_Job_
Every line from the top of the records below through the one containing "začneme odznovu, jen" must be copied exactly, and the pictures must not be.

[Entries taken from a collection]
--- START ---

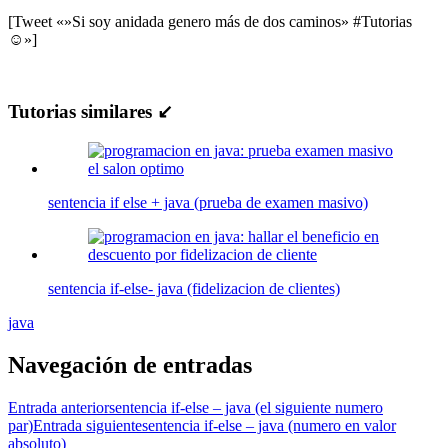
[Tweet «»Si soy anidada genero más de dos caminos» #Tutorias
☺»]
Tutorias similares ↙
sentencia if else + java (prueba de examen masivo)
sentencia if-else- java (fidelizacion de clientes)
java
Navegación de entradas
Entrada anterior
sentencia if-else – java (el siguiente numero
par)
Entrada siguiente
sentencia if-else – java (numero en valor
absoluto)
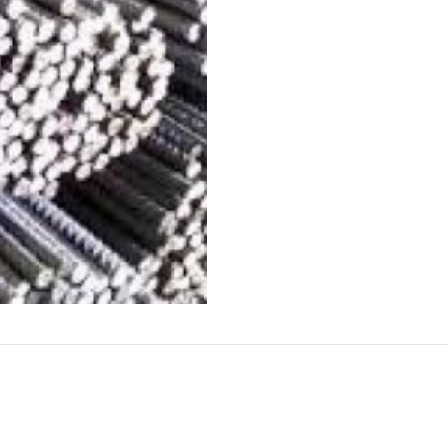
REVIEWS (0)
SHIPPING & DELIVERY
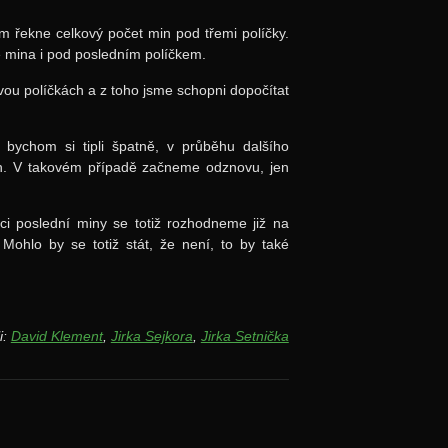
 řekne celkový počet min pod třemi políčky.
je mina i pod posledním políčkem.
ou políčkách a z toho jsme schopni dopočítat
bychom si tipli špatně, v průběhu dalšího
. V takovém případě začneme odznovu, jen
i poslední miny se totiž rozhodneme již na
Mohlo by se totiž stát, že není, to by také
i:
David Klement
,
Jirka Sejkora
,
Jirka Setnička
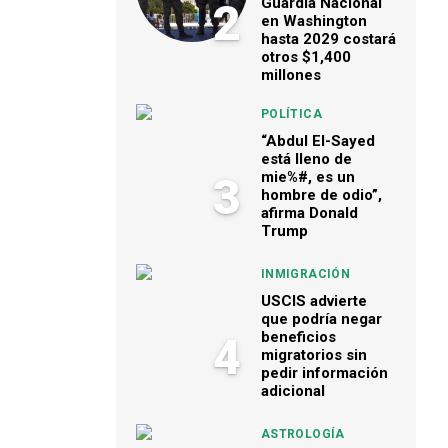
Guardia Nacional
2
en Washington
hasta 2029 costará
otros $1,400
millones
POLÍTICA
“Abdul El-Sayed
está lleno de
mie%#, es un
3
hombre de odio”,
afirma Donald
Trump
INMIGRACIÓN
USCIS advierte
que podría negar
beneficios
4
migratorios sin
pedir información
adicional
ASTROLOGÍA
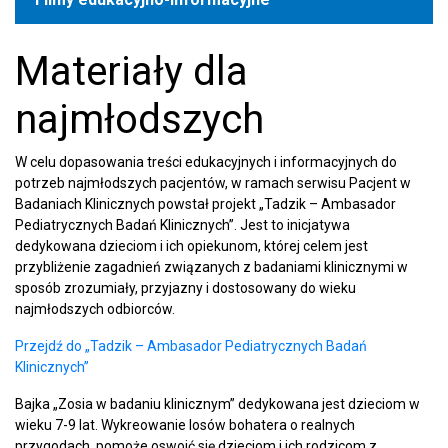
Materiały dla
najmłodszych
W celu dopasowania treści edukacyjnych i informacyjnych do
potrzeb najmłodszych pacjentów, w ramach serwisu Pacjent w
Badaniach Klinicznych powstał projekt „Tadzik – Ambasador
Pediatrycznych Badań Klinicznych”. Jest to inicjatywa
dedykowana dzieciom i ich opiekunom, której celem jest
przybliżenie zagadnień związanych z badaniami klinicznymi w
sposób zrozumiały, przyjazny i dostosowany do wieku
najmłodszych odbiorców.
Przejdź do „Tadzik – Ambasador Pediatrycznych Badań
Klinicznych”
Bajka „Zosia w badaniu klinicznym” dedykowana jest dzieciom w
wieku 7-9 lat. Wykreowanie losów bohatera o realnych
przygodach, pomoże oswoić się dzieciom i ich rodzicom z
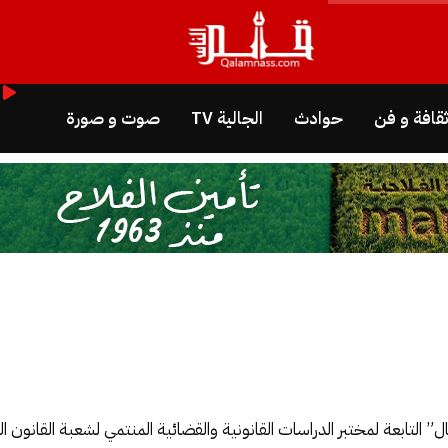
قافة و فن
حوادث
الجالية TV
صوت و صورة
 التابعة لمختبر الدراسات القانونية والقضائية المنتمي لشعبة القانون ال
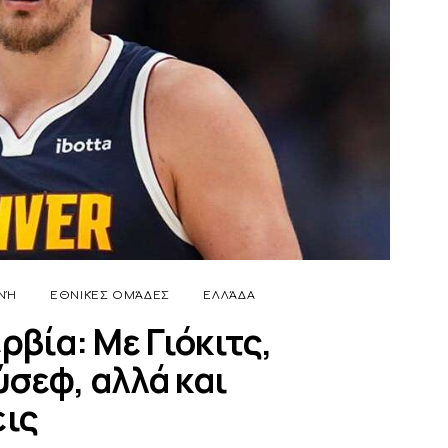
ΝΉ
ΕΘΝΙΚΈΣ ΟΜΆΔΕΣ
ΕΛΛΆΔΑ
ρβία: Με Γιόκιτς,
σεφ, αλλά και
εις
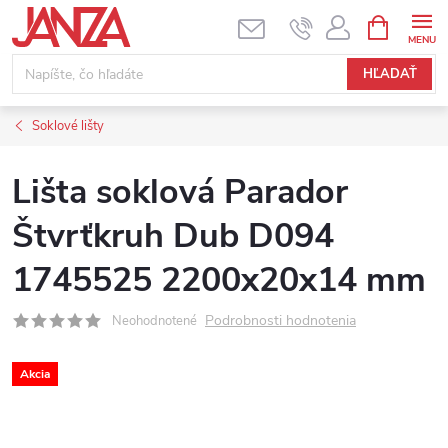
Prejsť na obsah
NÁKUPNÝ
HĽADAŤ
Soklové lišty
Lišta soklová Parador
Štvrťkruh Dub D094
1745525 2200x20x14 mm
Podrobnosti hodnotenia
Neohodnotené
Akcia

--- END ---

_Your solution_
[Tweet «»Si soy anidada genero más de dos caminos» #Tutorias
☺»]
Tutorias similares ↙
sentencia if else + java (prueba de examen masivo)
sentencia if-else- java (fidelizacion de clientes)
java
Navegación de entradas
Entrada anterior
sentencia if-else – java (el siguiente numero
par)
Entrada siguiente
sentencia if-else – java (numero en valor
absoluto)
REVIEWS (0)
SHIPPING & DELIVERY
 řekne celkový počet min pod třemi políčky.
je mina i pod posledním políčkem.
ou políčkách a z toho jsme schopni dopočítat
bychom si tipli špatně, v průběhu dalšího
. V takovém případě začneme odznovu, jen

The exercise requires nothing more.